His new book recounting his early years, “Hastings, A boy’s own adventure” is an entertaining set of stories which probably mirrors the life and times of many young men growing up in provincial New Zealand in the 1950’s and 60’s. It was a time of complete freedom when young men like Frizzell were learning the first of life’s lessons and enjoying life’s experiences.

In thirty chapters Frizzell recounts his adventures which provide  portraits of his family, descriptions of Hastings and sketches of his encounters with the day-to-day activities he was immersed in. Through these he  manages to provide an insight into his growing awareness and understanding of the world around him, conjuring up the experience of most young boys of his age, encountering the world of adults – aunts, uncles, family friends and  teachers.

We also get a sense of how he became Dick Frizzell the artist  with a mother who had been to art school  and taught him some artistic skills and a father who was well read and a technically accomplished engineer with his own enquiring and adventurous nature.  There are also his experiences of the landscape – Te Mata Peak and the farms of relatives where he worked or holidayed  There is also his love of  comics and movies, his interest in working environments and workmen It’s what we see in his artwork – a celebration of landscape and culture, history and everyday objects.

Frizzell says of these early years “I felt that I had the town covered: our Parkvale kingdom, Uncle George’s market gardens, Aunty Molly’s frock shop, Dad’s freezing works, my high school . . . the town was pretty much ring fenced by Frizzell’s! And I was there growing up with it. Rock ’n’ roll came along, the town became a city, Fantasyland was built, hoodlums trashed the Blossom festival, I learnt the Twist in the Labour and Trades Hall . . . everything I took within me towards adulthood came from Hastings.”

‘If I’d been asked to vote on it I would’ve said I’d landed at the centre of the universe. Standing on our corner of Sylvan Road and Victoria Street, with Te Mata Peak, the Tukituki River and the mad wilderness of Windsor Park to the back of me and the distinctly non-wilderness of Cornwall Park and the misty vista of the Ruahines in front of me, I was the master of all I could barely survey.”

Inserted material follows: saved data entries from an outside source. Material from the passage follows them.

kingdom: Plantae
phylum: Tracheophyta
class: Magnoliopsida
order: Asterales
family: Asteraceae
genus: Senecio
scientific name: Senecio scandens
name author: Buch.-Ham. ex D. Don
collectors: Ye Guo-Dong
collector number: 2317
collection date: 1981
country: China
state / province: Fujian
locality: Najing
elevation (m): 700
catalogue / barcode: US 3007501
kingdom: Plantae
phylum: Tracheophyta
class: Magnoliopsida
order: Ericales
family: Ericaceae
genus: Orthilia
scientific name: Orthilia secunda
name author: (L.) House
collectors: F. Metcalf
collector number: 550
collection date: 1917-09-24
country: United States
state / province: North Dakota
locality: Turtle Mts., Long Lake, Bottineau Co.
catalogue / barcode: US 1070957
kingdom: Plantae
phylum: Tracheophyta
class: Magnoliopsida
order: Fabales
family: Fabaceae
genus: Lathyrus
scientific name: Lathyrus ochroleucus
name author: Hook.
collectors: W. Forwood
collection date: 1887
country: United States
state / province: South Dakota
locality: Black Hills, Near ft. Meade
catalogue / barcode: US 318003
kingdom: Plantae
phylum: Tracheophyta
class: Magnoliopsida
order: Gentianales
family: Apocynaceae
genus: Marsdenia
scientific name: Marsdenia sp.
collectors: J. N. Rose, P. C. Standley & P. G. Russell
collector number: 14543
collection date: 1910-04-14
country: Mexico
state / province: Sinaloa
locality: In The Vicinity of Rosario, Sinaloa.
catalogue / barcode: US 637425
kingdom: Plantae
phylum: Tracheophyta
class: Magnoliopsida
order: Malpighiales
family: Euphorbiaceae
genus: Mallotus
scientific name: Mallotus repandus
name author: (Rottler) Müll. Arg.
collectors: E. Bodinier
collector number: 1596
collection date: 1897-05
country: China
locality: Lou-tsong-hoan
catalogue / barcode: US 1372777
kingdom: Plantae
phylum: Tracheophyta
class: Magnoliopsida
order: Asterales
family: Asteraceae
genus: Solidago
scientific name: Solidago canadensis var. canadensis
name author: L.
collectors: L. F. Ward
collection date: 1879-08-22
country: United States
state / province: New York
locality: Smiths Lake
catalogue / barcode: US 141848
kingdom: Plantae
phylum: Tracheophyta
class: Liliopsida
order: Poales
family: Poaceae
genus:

We learn about his jobs, the same that probably every youth got living in Hastings – spells at the Tomoana Freezing Works (where his father worked) and at the Wattie’s canning factory.

But while his portraits of his mother and father and the likes  of his aunts Molly and Nora the figure which we most appreciate is the author with his achievements, blunders, successes and failures.

While the artist may have gained the image as the suave man about town. his early encounters with the opposite sex by his own accounts were less prepossessing. He recounts his inauspicious attempt at the seduction of Bunny as well as his fleeing from the amorous advances of the older Trixie.

It’s a coming-of-age book which will resonate with many older readers with its half-remembered tales of family life, friendships  and growing awareness of one’s place in the world.